18.12.17

Sobre o estatuto do arrependimento


Destroyer, “Tinseltown Swimming in Blood”, in https://www.youtube.com/watch?v=h-N6jfO5NOQ    
O arrependimento consome-se por dentro. É matéria volúvel: o que traz o arrependimento, na extremidade em que se debate o seu desfecho, é como o ar que se procura reter nas mãos. Tem o sabor de um beco sem saída, com o embaraço de fazer acreditar os arrependidos que o arrependimento é solução para desfazer o que motivou o arrependimento.
Quase sempre, os arrependidos lamentam-se. Lamentam equívocos, decisões, palavras ditas, atos de que outros foram vítimas, atos que vitimaram os próprios, o que deveria ter sido feito e caiu na omissão. Mas o arrependimento não faz o tempo recuar às vésperas do acontecimento que, mais tarde, dá corda ao arrependimento. Talvez seja mero expediente para os arrependidos confortarem a consciência desassossegada. Ou para mitigarem as culpas interiores que os mortificam. Todavia, o que ficou lá atrás, e causou danos ao ponto de atiçar um arrependimento, não se apaga da cartografia das memórias.
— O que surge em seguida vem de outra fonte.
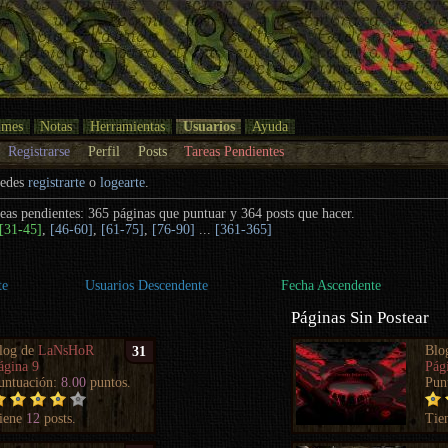
umes
Notas
Herramientas
Usuarios
Ayuda
Registrarse
Perfil
Posts
Tareas Pendientes
uedes
registrarte
o
logearte
.
eas pendientes: 365 páginas que puntuar y 364 posts que hacer.
[31-45]
,
[46-60]
,
[61-75]
,
[76-90]
...
[361-365]
te
Usuarios Descendente
Fecha Ascendente
Páginas Sin Postear
log de
LaNsHoR
Blo
31
ágina 9
Pág
untuación:
8.00
puntos.
Pun
iene
12
posts.
Tie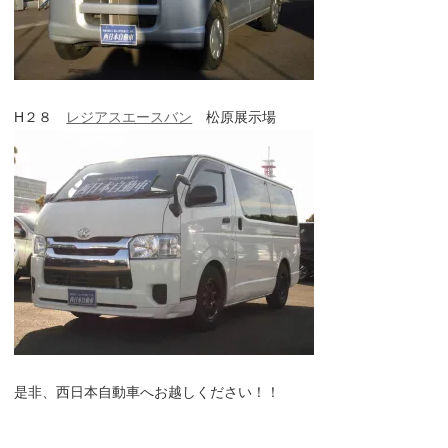
H２８
レジアスエースバン
松原展示場
是非、西日本自動車へお越しください！！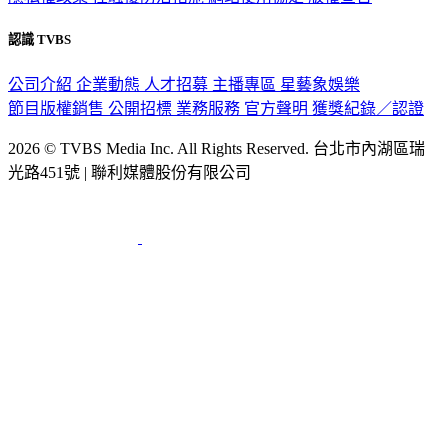
認識 TVBS
公司介紹
企業動態
人才招募
主播專區
星藝象娛樂
節目版權銷售
公開招標
業務服務
官方聲明
獲獎紀錄／認證
2026 © TVBS Media Inc. All Rights Reserved. 台北市內湖區瑞
光路451號 | 聯利媒體股份有限公司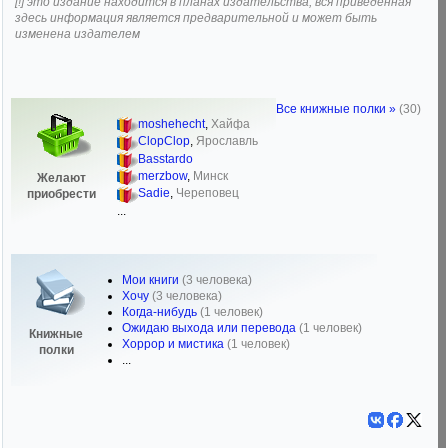
[!] это издание находится в планах издательства, вся приведенная
здесь информация является предварительной и может быть
изменена издателем
Все книжные полки »
(30)
moshehecht
,
Хайфа
ClopClop
,
Ярославль
Basstardo
merzbow
,
Минск
Желают
Sadie
,
Череповец
приобрести
...
Мои книги
(3 человека)
Хочу
(3 человека)
Когда-нибудь
(1 человек)
Ожидаю выхода или перевода
(1 человек)
Книжные
Хоррор и мистика
(1 человек)
полки
...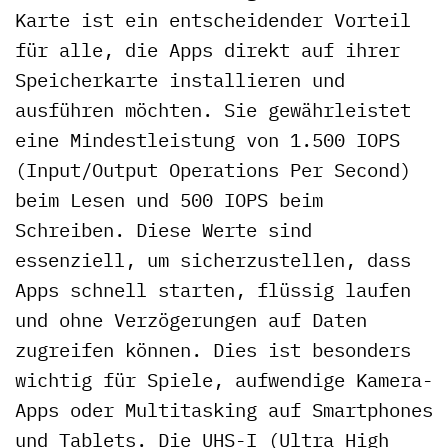
Karte ist ein entscheidender Vorteil
für alle, die Apps direkt auf ihrer
Speicherkarte installieren und
ausführen möchten. Sie gewährleistet
eine Mindestleistung von 1.500 IOPS
(Input/Output Operations Per Second)
beim Lesen und 500 IOPS beim
Schreiben. Diese Werte sind
essenziell, um sicherzustellen, dass
Apps schnell starten, flüssig laufen
und ohne Verzögerungen auf Daten
zugreifen können. Dies ist besonders
wichtig für Spiele, aufwendige Kamera-
Apps oder Multitasking auf Smartphones
und Tablets. Die UHS-I (Ultra High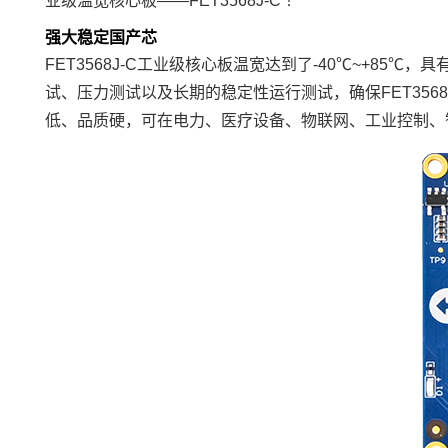
业级温宽核心板——FET3568J-C ！
强大稳定国产芯
FET3568J-C工业级
核心板
温宽达到了-40℃~+85℃
试、压力测试以及长期的稳定性运行测试，确保FET356
低、品质硬，可在
电力
、
医疗
设备、
物联网
、工业控制、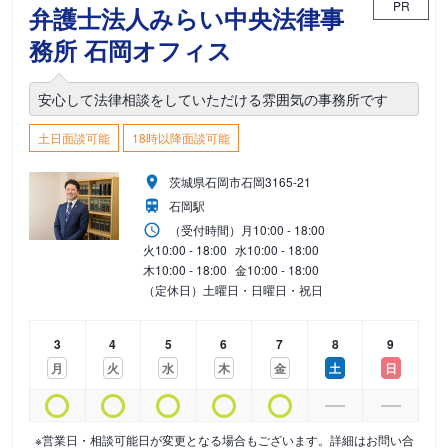
PR
弁護士法人みらい中央法律事
務所 石岡オフィス
安心して法律相談をしていただける雰囲気の事務所です
土日面談可能
18時以降面談可能
茨城県石岡市石岡3165-21
石岡駅
（受付時間）
月
10:00 - 18:00
火
10:00 - 18:00
水
10:00 - 18:00
木
10:00 - 18:00
金
10:00 - 18:00
（定休日）土曜日・日曜日・祝日
3
4
5
6
7
8
9
月
火
水
木
金
土
日
※営業日・相談可能日が変更となる場合もございます。詳細はお問い合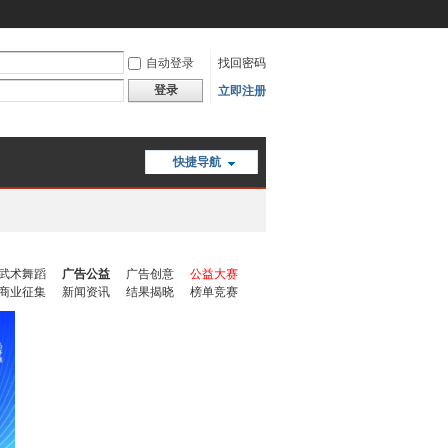
自动登录
找回密码
登录
立即注册
快捷导航
武术舞蹈
广告公益
广告创意
公益大赛
商业征集
新闻资讯
结果揭晓
榜单竞赛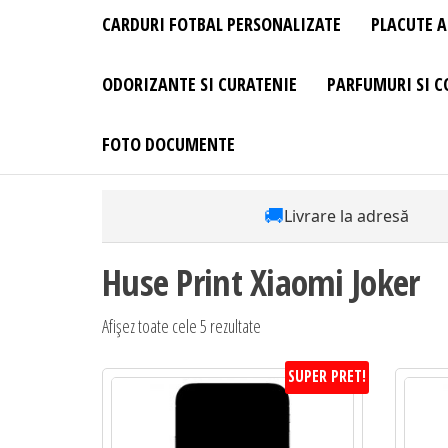
CARDURI FOTBAL PERSONALIZATE
PLACUTE A
ODORIZANTE SI CURATENIE
PARFUMURI SI C
FOTO DOCUMENTE
🚚
Livrare la adresă
Huse Print Xiaomi Joker
Sortat
Afișez toate cele 5 rezultate
după
SUPER PRET!
preț:
de
la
Outras vezes, os arrependidos convencem-se que beneficiam da indulgência dos que foram suas vítimas. Se os incomoda tamanha maldade e cobiçam redenção, suplicam por perdão, oferecendo-se como vítimas sacrificiais no altar de um arrependimento. Assim acontece quando os arrependidos ficaram conhecidos por se acharem no centro do palco, com todos os holofotes sobre si vertidos – como se fossem a centrípeta peça humana do mundo inteiro e todos os restantes fossem arquipélagos dele dependentes. A ostentação da notabilidade (construída por dentro e a esse dentro se limitando) exalta uma imagem de si mesmos que não tolera a humildade. Muito menos a humilhação consequente a um arrependimento. Talvez já não vão a tempo. Pouco interessa se o arrependimento tem sementeira nos destinatários que querem conhecedores do arrependimento; tudo se resume a um ato de autocontemplação. Só querem saber que lavraram o auto do arrependimento. O resto, está fora das suas cogitações: a indulgência é um ato da vontade exterior aos arrependidos.
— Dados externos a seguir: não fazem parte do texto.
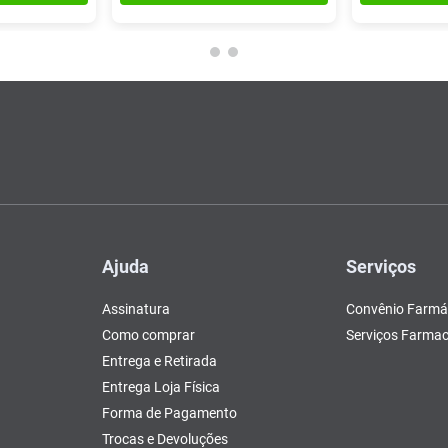
Ajuda
Serviços
Assinatura
Convênio Farmá
Como comprar
Serviços Farmac
Entrega e Retirada
Entrega Loja Física
Forma de Pagamento
Trocas e Devoluções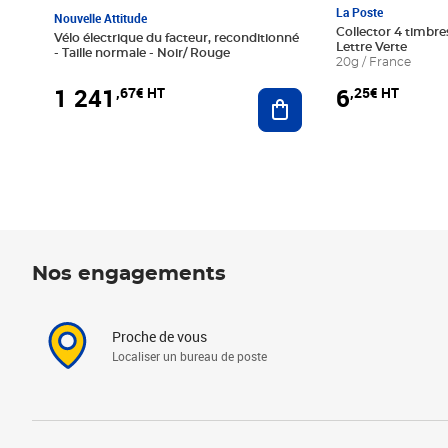
La Poste
Nouvelle Attitude
Collector 4 timbres
Vélo électrique du facteur, reconditionné
Lettre Verte
- Taille normale - Noir/ Rouge
20g / France
1 241
6
,67€ HT
,25€ HT
Ajouter au panier
Nos engagements
Proche de vous
Localiser un bureau de poste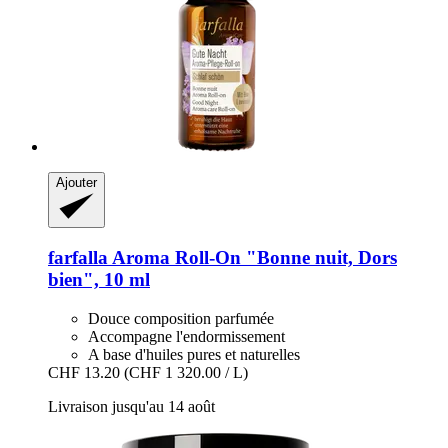
Ajouter
farfalla
Aroma Roll-​On "Bonne nuit, Dors
bien", 10 ml
Douce composition parfumée
Accompagne l'endormissement
A base d'huiles pures et naturelles
CHF 13.20
(CHF 1 320.00 / L)
Livraison jusqu'au 14 août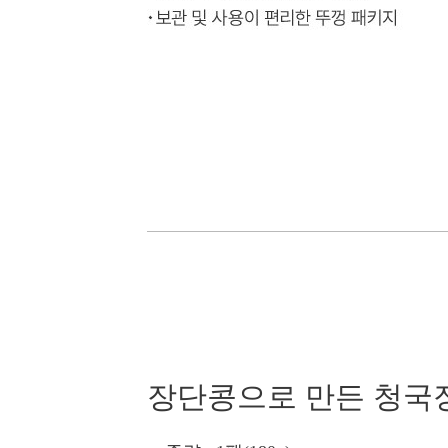
장단콩으로 만든 청국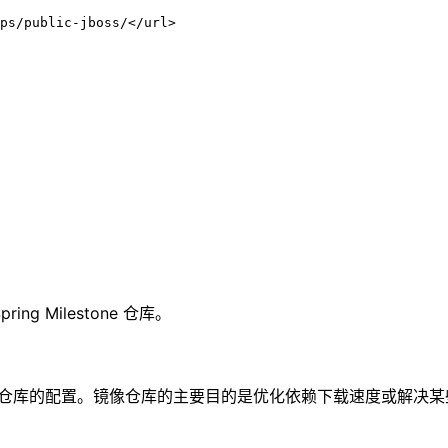
ps/public-jboss/</url>

g Milestone 仓库。
用于定义镜像仓库的配置。镜像仓库的主要目的是优化依赖下载速度或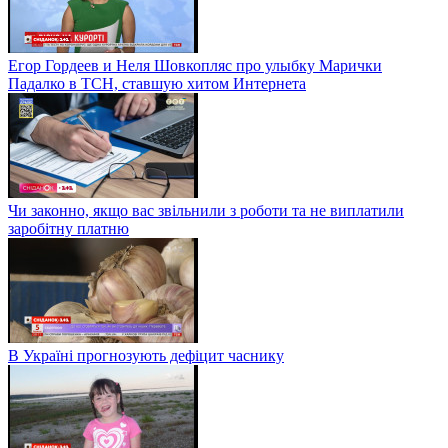
Егор Гордеев и Неля Шовкопляс про улыбку Марички
Падалко в ТСН, ставшую хитом Интернета
Чи законно, якщо вас звільнили з роботи та не виплатили
заробітну платню
В Україні прогнозують дефіцит часнику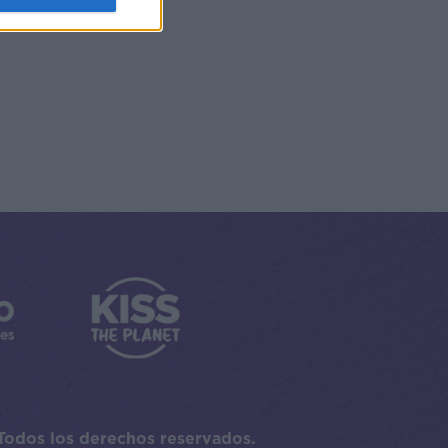
Todos los derechos reservados.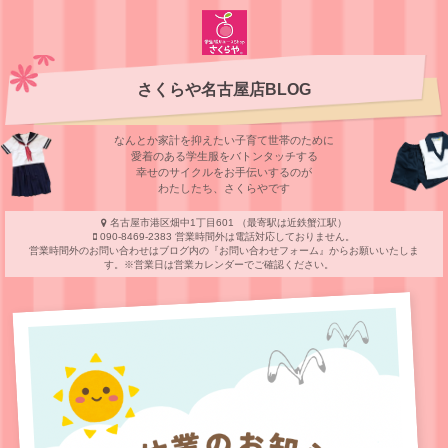
さくらや名古屋店BLOG
なんとか家計を抑えたい子育て世帯のために
愛着のある学⽣服をバトンタッチする
幸せのサイクルをお⼿伝いするのが
わたしたち、さくらやです
名古屋市港区畑中1丁目601 （最寄駅は近鉄蟹江駅）
090-8469-2383 営業時間外は電話対応しておりません。
営業時間外のお問い合わせはブログ内の『お問い合わせフォーム』からお願いいたしま
す。※営業日は営業カレンダーでご確認ください。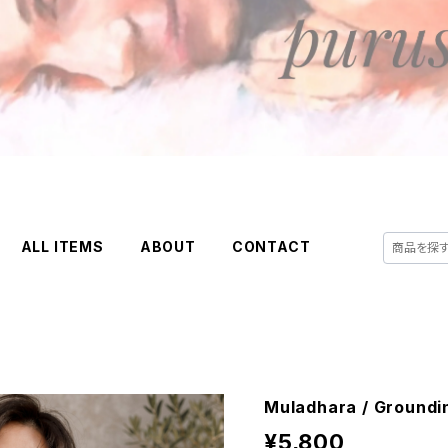
ALL ITEMS
ABOUT
CONTACT
Muladhara / Groundin
¥5,800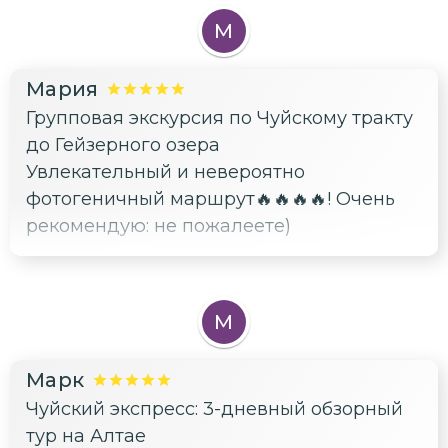
М
Мария
Групповая экскурсия по Чуйскому тракту
до Гейзерного озера
Увлекательный и невероятно
фотогеничный маршрут🔥🔥🔥🔥! Очень
рекомендую: не пожалеете)
М
Марк
Чуйский экспресс: 3-дневный обзорный
тур на Алтае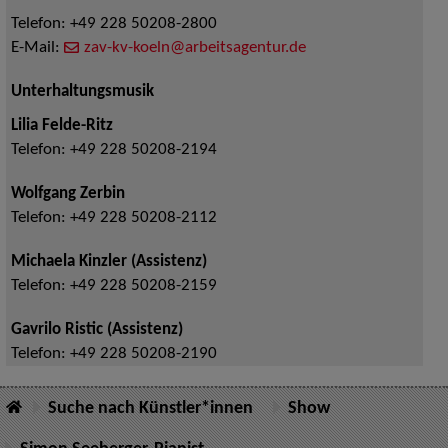
Telefon:
+49 228 50208-2800
E-Mail:
zav-kv-koeln@arbeitsagentur.de
Unterhaltungsmusik
Lilia Felde-Ritz
Telefon:
+49 228 50208-2194
Wolfgang Zerbin
Telefon:
+49 228 50208-2112
Michaela Kinzler (Assistenz)
Telefon:
+49 228 50208-2159
Gavrilo Ristic (Assistenz)
Telefon:
+49 228 50208-2190
Suche nach Künstler*innen
Show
Não importa saber se o arrependimento é genuíno, ou se é uma patranha para atingir outros propósitos. É sempre uma inutilidade. Uma consumição de tempo, na exata medida do tempo consumido a elaborar o guião do arrependimento. Pois o tempo, como o húmus das coisas em que medrou o arrependimento, não faz intenção de recuar. Não há recompensa possível. O arrependimento é apenas um astucioso remendo. A fazenda, já rota antes da formulação do arrependimento, continuará rota. Com ou sem arrependimento.